Par Valentin Akayezu
Les juridictions Gacaca, un système judiciaire traditionnel rwandais, ont été établies pour juger les crimes graves de génocide commis au Rwanda en 1994. Suite à la Conférence internationale sur le « Génocide, l’impunité et la responsabilité : un dialogue sur la réponse nationale et internationale » tenue à Kigali en novembre 1995, des recommandations ont été formulées pour la mise en place de structures judiciaires adaptées aux défis post-génocide.
Avant les premiers procès Gacaca en 2002, des élections ont eu lieu pour désigner des juges, appelés « Inyangamugayo », ou personnes d’intégrité, bien que leur efficacité pratique était incertaine. J’ai personnellement assisté à ces élections au site de Rugunga (Lycée de Kigali) et j’ai observé que les gens étaient souvent contraints de désigner des juges contre leur volonté.
Peu après, IBUKA, une organisation de survivants tutsis du génocide de 1994, a publié une déclaration critiquant ouvertement ces élections, accusant la majorité des élus, des Hutus, d’être responsables du génocide. Bien que les élections aient été annulées, elles ont été maintenues pour une période d’essai dans certaines régions sous le nom de « projet pilote Gacaca ». Des audiences ont eu lieu au camp militaire de Kigali début 2002, en présence du président rwandais Paul Kagame, mais se sont arrêtées après une seule journée.
La législation a ensuite été modifiée pour introduire la procédure d’aveu et de plaidoyer de culpabilité, inspirée du système anglo-saxon de négociation de peine.
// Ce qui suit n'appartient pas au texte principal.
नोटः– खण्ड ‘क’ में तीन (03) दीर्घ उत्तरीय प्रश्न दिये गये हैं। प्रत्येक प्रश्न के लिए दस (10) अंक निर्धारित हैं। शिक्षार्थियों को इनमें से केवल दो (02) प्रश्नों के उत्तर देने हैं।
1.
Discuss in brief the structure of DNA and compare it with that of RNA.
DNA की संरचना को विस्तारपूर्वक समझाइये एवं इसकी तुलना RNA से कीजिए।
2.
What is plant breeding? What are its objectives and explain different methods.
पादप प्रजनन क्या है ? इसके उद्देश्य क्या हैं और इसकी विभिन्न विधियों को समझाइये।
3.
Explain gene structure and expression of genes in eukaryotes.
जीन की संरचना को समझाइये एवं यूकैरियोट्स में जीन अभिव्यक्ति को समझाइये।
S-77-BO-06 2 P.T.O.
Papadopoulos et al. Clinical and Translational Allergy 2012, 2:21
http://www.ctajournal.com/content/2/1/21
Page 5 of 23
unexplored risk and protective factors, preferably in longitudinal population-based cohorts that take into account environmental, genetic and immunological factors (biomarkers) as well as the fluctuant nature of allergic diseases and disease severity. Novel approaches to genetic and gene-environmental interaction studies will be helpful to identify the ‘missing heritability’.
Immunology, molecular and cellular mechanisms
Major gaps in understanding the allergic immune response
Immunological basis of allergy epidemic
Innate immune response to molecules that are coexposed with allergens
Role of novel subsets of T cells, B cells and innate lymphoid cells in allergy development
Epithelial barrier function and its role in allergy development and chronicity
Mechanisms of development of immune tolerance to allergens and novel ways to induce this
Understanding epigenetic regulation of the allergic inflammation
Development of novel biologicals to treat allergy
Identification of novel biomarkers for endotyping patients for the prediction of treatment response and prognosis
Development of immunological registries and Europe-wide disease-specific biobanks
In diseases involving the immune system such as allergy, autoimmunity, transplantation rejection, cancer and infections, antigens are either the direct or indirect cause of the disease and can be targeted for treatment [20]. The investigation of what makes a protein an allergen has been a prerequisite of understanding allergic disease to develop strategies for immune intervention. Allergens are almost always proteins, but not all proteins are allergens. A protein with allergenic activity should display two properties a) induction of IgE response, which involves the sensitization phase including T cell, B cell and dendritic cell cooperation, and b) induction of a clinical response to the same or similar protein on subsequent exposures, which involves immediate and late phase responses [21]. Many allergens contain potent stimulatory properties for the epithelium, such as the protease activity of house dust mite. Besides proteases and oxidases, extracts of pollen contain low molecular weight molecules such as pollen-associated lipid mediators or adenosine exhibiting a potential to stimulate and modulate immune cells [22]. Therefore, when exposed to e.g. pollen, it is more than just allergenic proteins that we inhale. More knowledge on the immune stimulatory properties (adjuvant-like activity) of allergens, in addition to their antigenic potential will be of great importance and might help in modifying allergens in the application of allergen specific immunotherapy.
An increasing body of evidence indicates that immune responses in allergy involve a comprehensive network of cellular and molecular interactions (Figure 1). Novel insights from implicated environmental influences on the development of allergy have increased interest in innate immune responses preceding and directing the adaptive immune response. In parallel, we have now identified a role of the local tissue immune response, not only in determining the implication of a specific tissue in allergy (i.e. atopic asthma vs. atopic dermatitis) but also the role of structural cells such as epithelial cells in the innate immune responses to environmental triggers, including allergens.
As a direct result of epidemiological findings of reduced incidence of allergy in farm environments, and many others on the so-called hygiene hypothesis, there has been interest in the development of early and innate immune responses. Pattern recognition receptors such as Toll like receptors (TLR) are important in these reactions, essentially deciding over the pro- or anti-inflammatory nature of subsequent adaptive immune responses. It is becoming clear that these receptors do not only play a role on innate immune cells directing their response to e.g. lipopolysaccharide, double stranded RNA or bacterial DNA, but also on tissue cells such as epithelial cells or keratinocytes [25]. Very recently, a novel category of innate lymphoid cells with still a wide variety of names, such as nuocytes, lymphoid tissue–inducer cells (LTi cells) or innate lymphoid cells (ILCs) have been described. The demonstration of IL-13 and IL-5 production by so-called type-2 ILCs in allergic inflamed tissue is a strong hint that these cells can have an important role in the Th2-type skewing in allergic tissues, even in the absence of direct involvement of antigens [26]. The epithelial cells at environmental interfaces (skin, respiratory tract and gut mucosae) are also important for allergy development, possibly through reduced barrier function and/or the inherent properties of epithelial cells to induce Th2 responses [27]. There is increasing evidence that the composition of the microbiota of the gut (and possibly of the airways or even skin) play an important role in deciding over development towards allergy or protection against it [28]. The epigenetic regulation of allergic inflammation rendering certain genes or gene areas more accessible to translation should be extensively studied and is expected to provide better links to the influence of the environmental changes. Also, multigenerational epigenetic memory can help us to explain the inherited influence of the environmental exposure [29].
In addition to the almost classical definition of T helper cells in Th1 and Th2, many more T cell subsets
L’ancien ministre de la Justice, feu Jean De Dieu Mucyo, a révélé que la large participation du public était due à la crainte générée par les exécutions publiques, comme celle de Karamira Froduard en 1996.
Il est devenu évident que les tribunaux Gacaca visaient spécifiquement les Hutus éduqués, économiquement stables, et ceux ayant un potentiel de leadership politique ou social. Cette proximité flagrante entre les Hutus avouant et plaidant coupable et les membres d’IBUKA a renforcé ma perception d’un motif caché des tribunaux Gacaca : l’extermination systématique et judiciaire de la communauté hutue.
Lors d’un discours en 2014, le président d’IBUKA, le Professeur Dusingizemungu Jean Pierre, a admis une certaine appréciation pour les Hutus montrant une volonté incontestable d’endosser le crime de génocide. De son côté, Kagame a poussé l’argument encore plus loin en 2013, en déclarant que tous les Hutus, coupables ou non, portent le poids du génocide, établissant ainsi une responsabilité sociale par association.
Le gouvernement rwandais estime à plus de deux millions le nombre de coupables du génocide, ce qui signifie que chaque adulte Muhutu en 1994 porte le génocide sur ses épaules. Ceux qui louent les réussites des cours Gacaca ne voient pas la vérité sous-jacente : l’exécution judiciaire des Hutus en 1996 et la manipulation des procédures d’aveu et de plaidoyer de culpabilité ne sont pas tant des victoires de la justice que des outils pour promouvoir la vision du vainqueur du conflit. Il est crucial de se rappeler que celui qui trompe se trompe également lui-même.